Die heurige Rudersaison hat eigentlich gar nicht begonnen. Bevor wir das herrliche Frühlingswetter auch am Wasser so richtig genießen konnten, war die erste Hälfte auch schon wieder vorbei. Keine Sternfahrten möglich; wie durch ein Wunder und dank vorausschauender Planung von Walter Widholm ging sich gerade eine für die Teilnehmer sicher unvergessliche Fahrt auf Saar und Mosel aus; schon vereinbarte Touren in der Schweiz, in Frankreich und Portugal mussten abgesagt werden. Was blieb, waren Erinnerungen an vergangene Wanderfahrten und Gedanken über Eindrücke und Gefühle beim Thema Wanderrudern.

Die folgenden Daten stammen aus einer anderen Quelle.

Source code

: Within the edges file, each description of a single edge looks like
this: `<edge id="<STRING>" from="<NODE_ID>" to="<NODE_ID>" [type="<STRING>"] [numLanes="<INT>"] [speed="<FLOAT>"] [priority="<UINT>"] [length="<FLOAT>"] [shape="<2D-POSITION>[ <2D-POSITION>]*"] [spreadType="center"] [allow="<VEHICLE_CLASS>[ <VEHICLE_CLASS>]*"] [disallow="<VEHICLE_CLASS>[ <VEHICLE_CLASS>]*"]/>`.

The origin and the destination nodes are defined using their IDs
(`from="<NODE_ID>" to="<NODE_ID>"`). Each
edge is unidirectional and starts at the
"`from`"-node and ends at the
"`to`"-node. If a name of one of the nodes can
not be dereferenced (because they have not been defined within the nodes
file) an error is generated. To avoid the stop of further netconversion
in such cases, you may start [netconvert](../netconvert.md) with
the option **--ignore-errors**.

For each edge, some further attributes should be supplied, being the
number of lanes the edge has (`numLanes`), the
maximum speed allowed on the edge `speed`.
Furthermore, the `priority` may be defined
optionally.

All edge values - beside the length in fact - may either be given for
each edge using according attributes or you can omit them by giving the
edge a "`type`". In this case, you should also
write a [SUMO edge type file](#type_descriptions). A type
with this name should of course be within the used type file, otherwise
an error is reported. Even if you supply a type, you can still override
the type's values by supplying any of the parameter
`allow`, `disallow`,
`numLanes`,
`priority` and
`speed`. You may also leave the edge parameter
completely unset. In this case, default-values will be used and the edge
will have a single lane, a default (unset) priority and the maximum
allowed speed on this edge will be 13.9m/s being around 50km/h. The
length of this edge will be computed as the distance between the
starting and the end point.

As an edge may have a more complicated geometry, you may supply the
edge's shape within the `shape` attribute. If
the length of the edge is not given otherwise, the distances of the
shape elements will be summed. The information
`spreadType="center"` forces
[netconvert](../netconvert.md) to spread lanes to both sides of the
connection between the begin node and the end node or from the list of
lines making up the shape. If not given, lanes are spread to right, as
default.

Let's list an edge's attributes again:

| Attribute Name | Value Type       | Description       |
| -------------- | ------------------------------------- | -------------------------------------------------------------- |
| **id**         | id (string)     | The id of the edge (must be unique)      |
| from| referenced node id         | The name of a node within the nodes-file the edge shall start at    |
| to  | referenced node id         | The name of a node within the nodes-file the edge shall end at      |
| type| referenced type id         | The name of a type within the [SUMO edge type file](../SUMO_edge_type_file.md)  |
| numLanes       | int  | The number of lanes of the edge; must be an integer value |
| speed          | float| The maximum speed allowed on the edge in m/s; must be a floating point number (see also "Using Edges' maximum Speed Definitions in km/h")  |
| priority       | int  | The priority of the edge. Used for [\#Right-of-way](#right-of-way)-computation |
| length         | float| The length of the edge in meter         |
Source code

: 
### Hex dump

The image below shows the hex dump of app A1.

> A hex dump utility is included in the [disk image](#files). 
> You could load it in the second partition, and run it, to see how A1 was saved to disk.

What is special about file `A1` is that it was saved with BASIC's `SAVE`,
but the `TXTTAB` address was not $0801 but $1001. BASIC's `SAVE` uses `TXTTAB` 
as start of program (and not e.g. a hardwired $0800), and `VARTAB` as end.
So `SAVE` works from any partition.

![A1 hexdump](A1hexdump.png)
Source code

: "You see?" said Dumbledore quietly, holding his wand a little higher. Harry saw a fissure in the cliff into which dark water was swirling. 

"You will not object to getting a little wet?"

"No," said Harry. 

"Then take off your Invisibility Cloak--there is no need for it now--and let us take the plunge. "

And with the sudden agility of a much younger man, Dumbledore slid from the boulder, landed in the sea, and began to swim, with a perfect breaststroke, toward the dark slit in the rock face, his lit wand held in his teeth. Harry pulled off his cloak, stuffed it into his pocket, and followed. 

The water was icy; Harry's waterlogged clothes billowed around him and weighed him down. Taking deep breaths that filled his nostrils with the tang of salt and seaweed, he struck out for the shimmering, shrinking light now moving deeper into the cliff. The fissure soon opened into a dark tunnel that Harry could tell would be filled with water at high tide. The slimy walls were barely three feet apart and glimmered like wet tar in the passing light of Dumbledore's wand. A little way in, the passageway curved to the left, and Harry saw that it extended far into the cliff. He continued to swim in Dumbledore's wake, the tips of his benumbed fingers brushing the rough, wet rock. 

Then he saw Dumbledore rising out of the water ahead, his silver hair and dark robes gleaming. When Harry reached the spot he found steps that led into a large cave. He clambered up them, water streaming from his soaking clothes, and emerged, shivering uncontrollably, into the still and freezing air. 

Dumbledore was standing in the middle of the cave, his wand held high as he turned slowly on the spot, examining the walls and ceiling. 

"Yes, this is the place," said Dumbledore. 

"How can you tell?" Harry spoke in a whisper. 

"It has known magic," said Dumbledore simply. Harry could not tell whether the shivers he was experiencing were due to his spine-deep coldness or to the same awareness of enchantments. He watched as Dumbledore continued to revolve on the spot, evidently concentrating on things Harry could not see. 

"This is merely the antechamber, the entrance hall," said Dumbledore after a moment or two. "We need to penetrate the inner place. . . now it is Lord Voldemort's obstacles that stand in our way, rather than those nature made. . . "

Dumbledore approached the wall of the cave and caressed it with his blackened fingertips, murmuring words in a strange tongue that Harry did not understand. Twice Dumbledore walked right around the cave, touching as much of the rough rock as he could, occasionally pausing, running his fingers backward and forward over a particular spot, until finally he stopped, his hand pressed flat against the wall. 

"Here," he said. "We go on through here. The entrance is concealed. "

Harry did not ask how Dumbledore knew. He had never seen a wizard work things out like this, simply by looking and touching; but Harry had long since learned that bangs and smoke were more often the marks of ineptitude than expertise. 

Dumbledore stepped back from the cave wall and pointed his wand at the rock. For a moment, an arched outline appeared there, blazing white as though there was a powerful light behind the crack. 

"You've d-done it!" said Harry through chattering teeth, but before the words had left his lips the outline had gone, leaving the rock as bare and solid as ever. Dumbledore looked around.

Dazu passt wie bestellt ein Text, den ich vor einiger Zeit aus dem Archiv von Dieter Felsinger erhalten habe. Es ist ein Ausschnitt aus einem Bericht über eine Wanderfahrt am französischen Abschnitt der Mosel von Epinal nach Trier, erschienen in der FAZ am 12. September 2013, „“vorwärts fahren, rückwärts schauen“ von Peter Sandmeyer (er ist Journalist und Mitglied eines traditionsreichen Hamburger Ruderclubs an der Alster in Hamburg).
„Rudern ist Lebenskunst. Von außen betrachtet, könnte die stundenlange, nur von kurzen Pausen unterbrochene Spazierfahrt auf Flüssen und Kanälen ereignisarm wirken. Doch die innere Wahrnehmung ist eine andere. …
… Rudern ist eine eigenartige Art der menschlichen Fortbewegung, doch vielleicht die philosophischste unter ihnen. Der Ruderer fährt vorwärts, blickt dabei aber immer zurück. Alles, was er sieht, ist schon vergangen, liegt hinter ihm und dem Boot, auf dem er fährt – die schöne Frau, die schöne Anlegestelle, das schönste Fotomotiv. Der Ruderer durchfährt eine Gegenwart, die er stets schon verlassen hat. Seinen Weg säumen tempi passati verstrichene Gelegenheiten, verpasste Chancen. Das prägt seine Wahrnehmung der Welt und sein Verhältnis zu ihr. Rudern verhilft zu Kontemplation und einer Haltung gelassenen Loslassens. Es ist, sagen Kenner, die preußische Art der Meditation. Der amerikanische Soziologe und Autor Craig Lambert nennt es ´eine Lebenskunst´“. …
Bei der Lektüre dieser Betrachtungen stellte ich mir die Frage, ob es im kommenden Jahr eine Fortsetzung der Wanderruderei wie vor 2020 möglich sein wird. Ziele gäbe es ja noch viele. Wenigstens einige von ihnen doch zu erreichen, das hoffe ich und freue mich darauf.